On the other hand, there is something intuitively right about drawing a connection between the ferocity and cynicism of Giuliani’s attacking the Brooklyn Museum for displaying a Madonna made using a material he happened not to like (elephant dung) in order to kick off his senatorial campaign and the violence done to artists by Nazi cultural officials: Both cases involved a flagrant abuse of government power against a group, artists and curators, who are not in a good position to defend themselves. Anderson’s slippery-slope point has some merit to it.

But is an art installation the place from which to launch this difficult and nuanced discussion about which historical analogy to apply to a political figure? Can objects placed in a room do the same work as words?
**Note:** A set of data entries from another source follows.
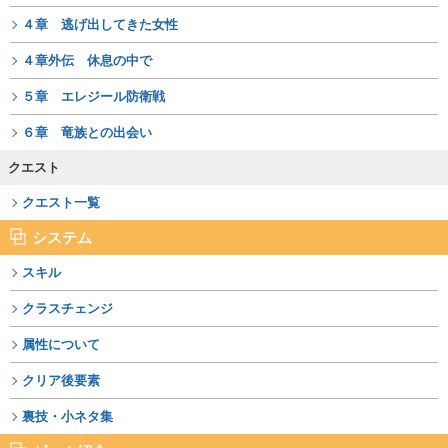
４章 逃げ出してきた女性
４章外伝 休息の中で
５章 エレジール防衛戦
６章 竜族との出会い
クエスト
クエスト一覧
システム
スキル
クラスチェンジ
属性について
クリア後要素
裏技・小ネタ集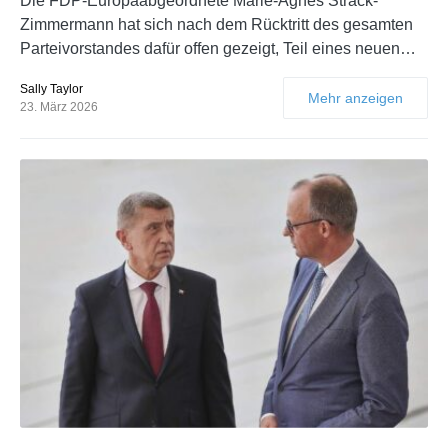
Die FDP-Europaabgeordnete Marie-Agnes Strack-
Zimmermann hat sich nach dem Rücktritt des gesamten
Parteivorstandes dafür offen gezeigt, Teil eines neuen…
Sally Taylor
Mehr anzeigen
23. März 2026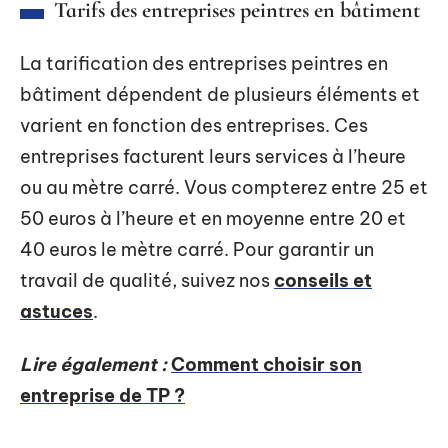
Tarifs des entreprises peintres en bâtiment
La tarification des entreprises peintres en
bâtiment dépendent de plusieurs éléments et
varient en fonction des entreprises. Ces
entreprises facturent leurs services à l’heure
ou au mètre carré. Vous compterez entre 25 et
50 euros à l’heure et en moyenne entre 20 et
40 euros le mètre carré. Pour garantir un
travail de qualité, suivez nos
conseils et
astuces
.
Lire également :
Comment choisir son
entreprise de TP ?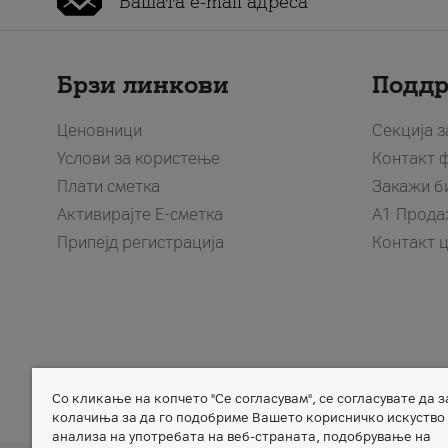
Брзи линкови
Подд
Ценовници
Секција 
Услови за користење
Контакт 
Плати сметка
Закажи б
Активирајте Е-сметка
A1 Прода
Припејд регистрација
Контакт 
Со кликање на копчето "Се согласувам", се согласувате да 
Member of
колачиња за да го подобриме Вашето корисничко искуство
анализа на употребата на веб-страната, подобрување на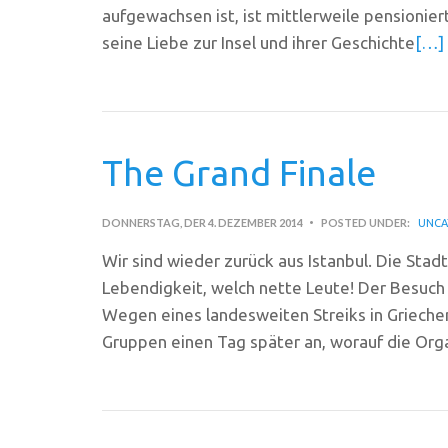
aufgewachsen ist, ist mittlerweile pensioniert
seine Liebe zur Insel und ihrer Geschichte
[…]
The Grand Finale
DONNERSTAG, DER 4. DEZEMBER 2014
POSTED UNDER:
UNCA
Wir sind wieder zurück aus Istanbul. Die Stadt
Lebendigkeit, welch nette Leute! Der Besuch 
Wegen eines landesweiten Streiks in Grieche
Gruppen einen Tag später an, worauf die Org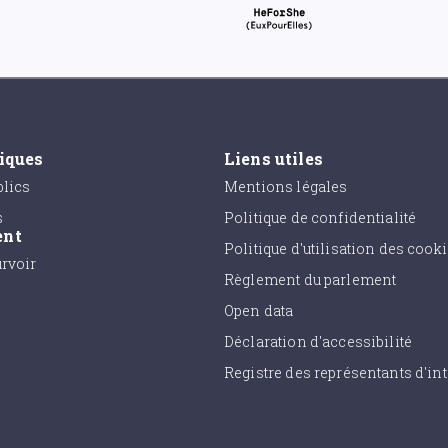
tiques
Liens utiles
lics
Mentions légales
s
Politique de confidentialité
ent
Politique d'utilisation des cook
urvoir
Règlement du parlement
Open data
Déclaration d'accessibilité
Registre des représentants d'int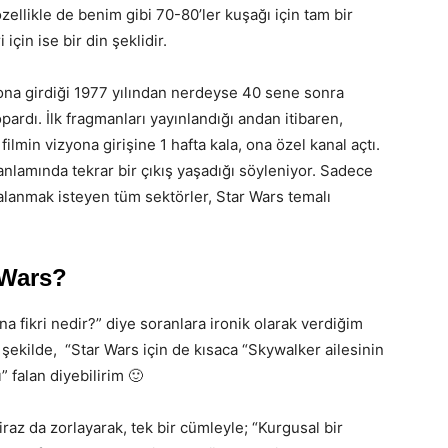
 özellikle de benim gibi 70-80’ler kuşağı için tam bir
 için ise bir din şeklidir.
zyona girdiği 1977 yılından nerdeyse 40 sene sonra
pardı. İlk fragmanları yayınlandığı andan itibaren,
filmin vizyona girişine 1 hafta kala, ona özel kanal açtı.
 anlamında tekrar bir çıkış yaşadığı söyleniyor. Sadece
alanmak isteyen tüm sektörler, Star Wars temalı
 Wars?
 fikri nedir?” diye soranlara ironik olarak verdiğim
şekilde, “Star Wars için de kısaca “Skywalker ailesinin
ı” falan diyebilirim 🙂
raz da zorlayarak, tek bir cümleyle; “Kurgusal bir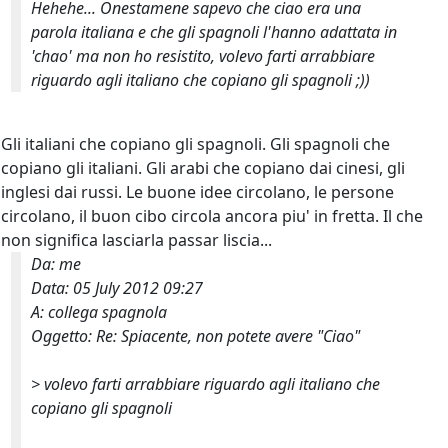
Hehehe... Onestamene sapevo che
ciao
era una
parola italiana e che gli spagnoli l'hanno adattata in
'
chao
' ma non ho resistito, volevo farti arrabbiare
riguardo agli italiano che copiano gli spagnoli ;))
Gli italiani che copiano gli spagnoli. Gli spagnoli che
copiano gli italiani. Gli arabi che copiano dai cinesi, gli
inglesi dai russi. Le buone idee circolano, le persone
circolano, il buon cibo circola ancora piu' in fretta. Il che
non significa lasciarla passar liscia...
Da: me
Data: 05 July 2012 09:27
A: collega spagnola
Oggetto: Re: Spiacente, non potete avere "Ciao"
>
volevo farti arrabbiare riguardo agli italiano che
copiano gli spagnoli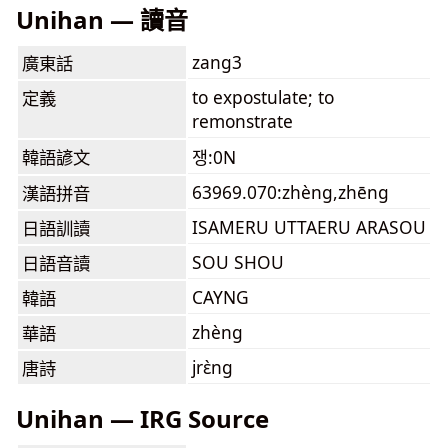
Unihan — 讀音
zang3
廣東話
to expostulate; to
定義
remonstrate
韓語諺文
쟁:0N
63969.070:zhèng,zhēng
漢語拼音
ISAMERU UTTAERU ARASOU
日語訓讀
SOU SHOU
日語音讀
CAYNG
韓語
zhèng
華語
jrɛ̀ng
唐詩
Unihan — IRG Source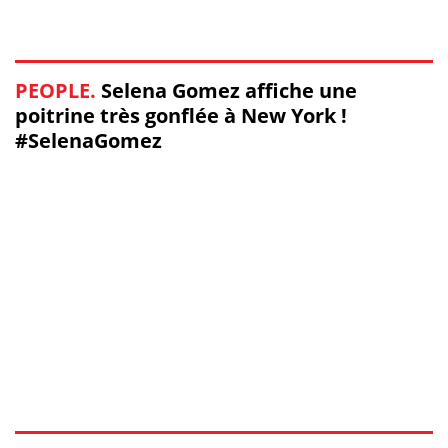
PEOPLE.
Selena Gomez affiche une
poitrine très gonflée à New York !
#SelenaGomez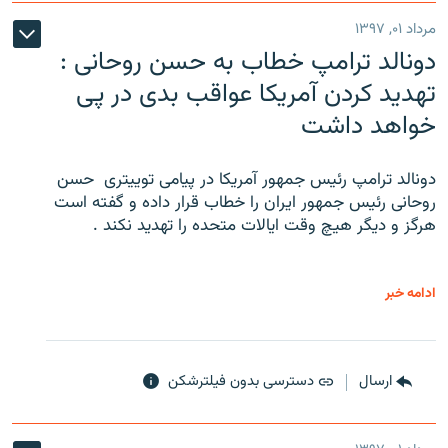
مرداد ۰۱, ۱۳۹۷
دونالد ترامپ خطاب به حسن روحانی :
تهدید کردن آمریکا عواقب بدی در پی
خواهد داشت
دونالد ترامپ رئیس جمهور آمریکا در پیامی توییتری ‌ حسن
روحانی رئیس جمهور ایران را خطاب قرار داده و گفته است
هرگز و دیگر هیچ وقت ایالات متحده را تهدید نکند .
ادامه خبر
ارسال
دسترسی بدون فیلترشکن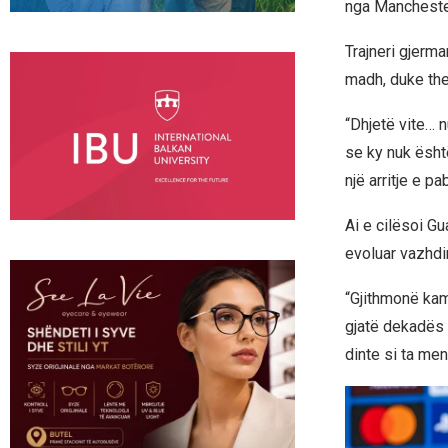
nga Manchester 
Trajneri gjerma
madh, duke the
“Dhjetë vite… 
se ky nuk është
një arritje e p
Ai e cilësoi Gu
evoluar vazhdim
“Gjithmonë kam
gjatë dekadës 
dinte si ta mena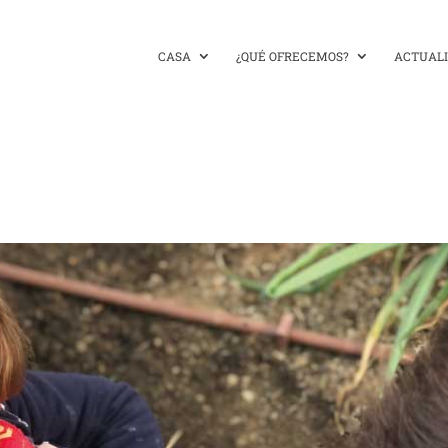
CASA
¿QUÉ OFRECEMOS?
ACTUAL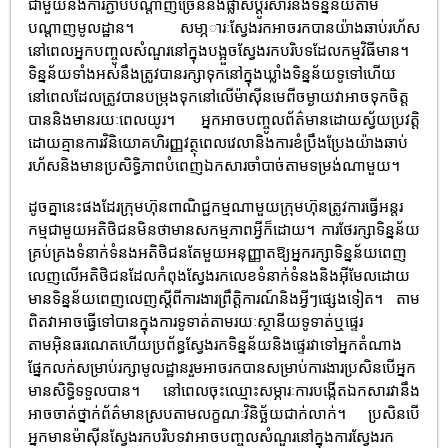
ជាមួយនឹងការភ្ជាប់បណ្តាញច្រើននិងផ្លាស់ប្តូរសារនិងទិន្នន័យតាម
បណ្តាញមូលដ្ឋាន។ សមា្ភារៈស្វែងរកអាចរកបានយ៉ាងឆាប់រហ័ស
នៅពេលអ្នកបញ្ចូលសំណួរនៅក្នុងបង្អួចស្វែងរកបរិបទដែលកម្មវិធីមាន។
ទិន្នន័យទាំងអស់នឹងត្រូវបានរក្សាទុកនៅក្នុងឃ្លាំងទិន្នន័យទូទៅហើយ
នៅពេលដែលត្រូវបានបម្រុងទុកនៅលើម៉ាស៊ីនមេពីចម្ងាយវាអាចទុកចិត្ត
បាននិងមានរយៈពេលយូរ។ អ្នកអាចបញ្ចូលព័ត៌មានដោយស្វ័យប្រវត្តិ
ដោយគ្មានការវិនិយោគហិរញ្ញវត្ថុពេលវេលានិងការខំប្រឹងប្រែងយ៉ាងឆាប់
រហ័សនិងមានប្រសិទ្ធិភាពបំពេញឯកសារចាំបាច់តាមទម្រង់ណាមួយ។
ដូចគ្នានេះផងដែរក្រុមហ៊ុនពាណិជ្ជកម្មណាមួយក្រុមហ៊ុនត្រូវការធ្វើអន្តរ
កម្មជាមួយអតិថិជនមិនថាមានសកម្មភាពអ្វីក៏ដោយ។ ការថែរក្សាទិន្នន័យ
គ្រប់គ្រងទំនាក់ទំនងអតិថិជនតែមួយអនុញ្ញាតឱ្យអ្នករក្សាទិន្នន័យពេញ
លេញលើអតិថិជនដែលកំពុងស្វែងរកលេខទំនាក់ទំនងនិងអ៊ីមែលដោយ
មានទិន្នន័យពេញលេញស្តីពីការងារព្រឹត្តិការណ៍និងអ្វីៗផ្សេងទៀត។ តាម
ពិតវាអាចធ្វើទៅបានក្នុងការទូទាត់តាមរយៈស្ថានីយទូទាត់ឬផ្ទេរ
តាមអ៊ិនធរណេតហើយប្រព័ន្ធស្វែងរកទិន្នន័យនិងផ្ទេរវាទៅអ្នកតំណាង
ផ្នែកលក់សម្រាប់រក្សាមូលដ្ឋានរួមអាចរកបានសម្រាប់ការងារប្រសិនបើអ្នក
មានសិទ្ធិទទួលបាន។ នៅពេលចុះឈ្មោះសម្ភារៈការបង្កើតឯកសារវានឹង
អាចចាត់ថ្នាក់ព័ត៌មានស្របតាមលក្ខណៈវិនិច្ឆ័យជាក់លាក់។ ប្រសិនបើ
អ្នកមានម៉ាស៊ីនស្វែងរកបរិបទវាអាចបញ្ចូលសំណួរនៅក្នុងការស្វែងរក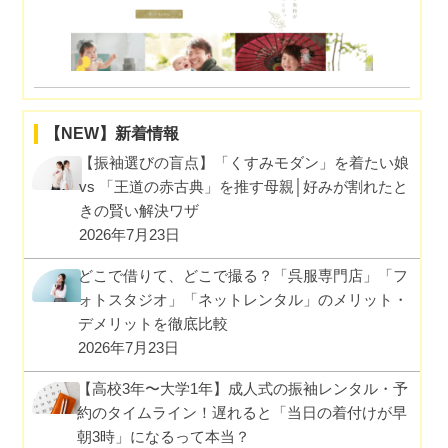
【NEW】新着情報
【振袖選びの盲点】「くすみモダン」を着たい娘
vs 「王道の赤古典」を推す母親│好みが割れたと
きの賢い解決ワザ
2026年7月23日
どこで借りて、どこで撮る？「呉服専門店」「フ
ォトスタジオ」「ネットレンタル」のメリット・
デメリットを徹底比較
2026年7月23日
【高校3年〜大学1年】成人式の振袖レンタル・予
約のタイムライン！遅れると「当日の着付けが早
朝3時」になるって本当？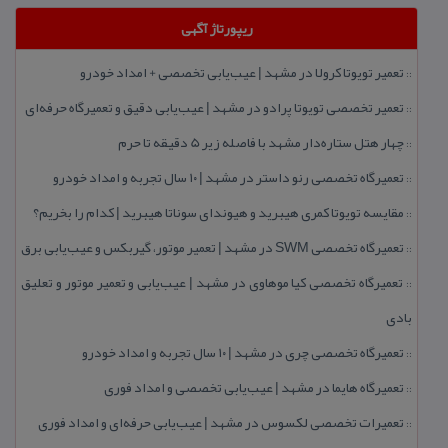
ریپورتاژ آگهی
تعمیر تویوتا كرولا در مشهد | عیب‌یابی تخصصی + امداد خودرو
::
تعمیر تخصصی تویوتا پرادو در مشهد | عیب‌یابی دقیق و تعمیرگاه حرفه‌ای
::
چهار هتل‌ ستاره‌دار مشهد با فاصله زیر 5 دقیقه تا حرم
::
تعمیرگاه تخصصی رنو داستر در مشهد | ۱۰ سال تجربه و امداد خودرو
::
مقایسه تویوتا كمری هیبرید و هیوندای سوناتا هیبرید | كدام را بخریم؟
::
تعمیرگاه تخصصی SWM در مشهد | تعمیر موتور، گیربكس و عیب‌یابی برق
::
تعمیرگاه تخصصی كیا موهاوی در مشهد | عیب‌یابی و تعمیر موتور و تعلیق
::
بادی
تعمیرگاه تخصصی چری در مشهد | ۱۰ سال تجربه و امداد خودرو
::
تعمیرگاه هایما در مشهد | عیب‌یابی تخصصی و امداد فوری
::
تعمیرات تخصصی لكسوس در مشهد | عیب‌یابی حرفه‌ای و امداد فوری
::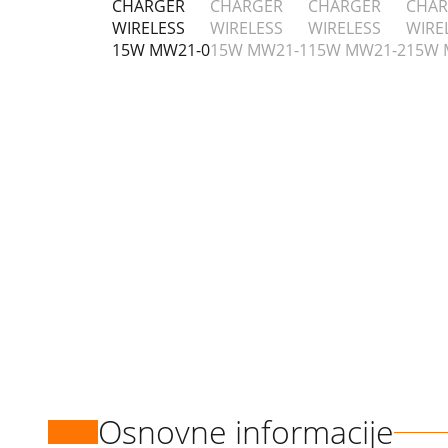
Osnovne informacije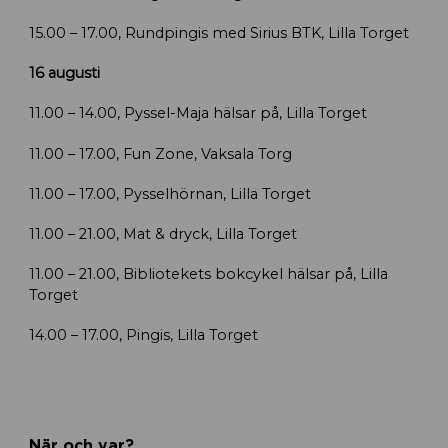
15.00 – 17.00, Rundpingis med Sirius BTK, Lilla Torget
16 augusti
11.00 – 14.00, Pyssel-Maja hälsar på, Lilla Torget
11.00 – 17.00, Fun Zone, Vaksala Torg
11.00 – 17.00, Pysselhörnan, Lilla Torget
11.00 – 21.00, Mat & dryck, Lilla Torget
11.00 – 21.00, Bibliotekets bokcykel hälsar på, Lilla
Torget
14.00 – 17.00, Pingis, Lilla Torget
När och var?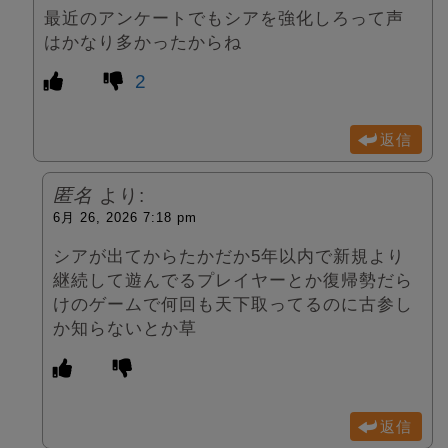
最近のアンケートでもシアを強化しろって声
はかなり多かったからね
2
返信
匿名
より:
6月 26, 2026 7:18 pm
シアが出てからたかだか5年以内で新規より
継続して遊んでるプレイヤーとか復帰勢だら
けのゲームで何回も天下取ってるのに古参し
か知らないとか草
返信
Even though Haacke isn’t responsible for the distorted version of his work currently in circulation, he is to blame for the confusion, since he had to know that invoking the Holocaust was bound to occasion explosive reactions. The problem is, art doesn’t give Haacke a way to qualify his position, nor does it give the viewer a way to argue back–he or she can react emotionally to its gestures, or turn away altogether, or denounce it as not-art, as Hilton Kramer is sure to do. But viewers can’t write letters to the editor. Unless they’re artists, they can’t reply in kind.

Of all the conceptualist artists working today, Haacke is the one who best understands how art bullies the viewer. He’s been doing it for years, to great effect, with art that’s functionally indistinguishable from episodes of 60 Minutes. Ironically, given his anger at Giuliani for threatening to withdraw funding from the Brooklyn Museum, Haacke’s targets have previously been corporations who donate money to museums in order to burnish their good name. He railed against Mobil in the 1980s, a time when it was under attack for doing business in South Africa, for its public-relations campaigns and its support for public television; he’s exposed various corporate and art-dealer misdeeds; he’s put photo exhibits on the wall that could pass for Village Voice exposés of slum-landlord practices. What’s appealing about Haacke is he knows exactly what he’s doing and doesn’t think he should be doing anything else. He never tries to tart his work up with irony or sarcasm or coyness or metaphors or jokes. “Art-making is just another part of the consciouness industry,” he said in an interview in 1994. His way of assessing art? Based on how intelligent it is, as with any other form of opinion-mongering. What does he think he’s up to? Making propaganda, like the corporations with cultural outreach programs: “I’m dealing with the same public the corporation is trying to reach. My assessment of the situation is pretty similar to theirs. It’s just that we have opposite points of view.” In short, he’s a smart muckraker, sophisticated about the ways of the art world. He’s got a lot of interesting ideas. You can’t help wishing he’d put them into print, where they would be challenged and refined. He’s doing himself no favors by hiding out in an art museum.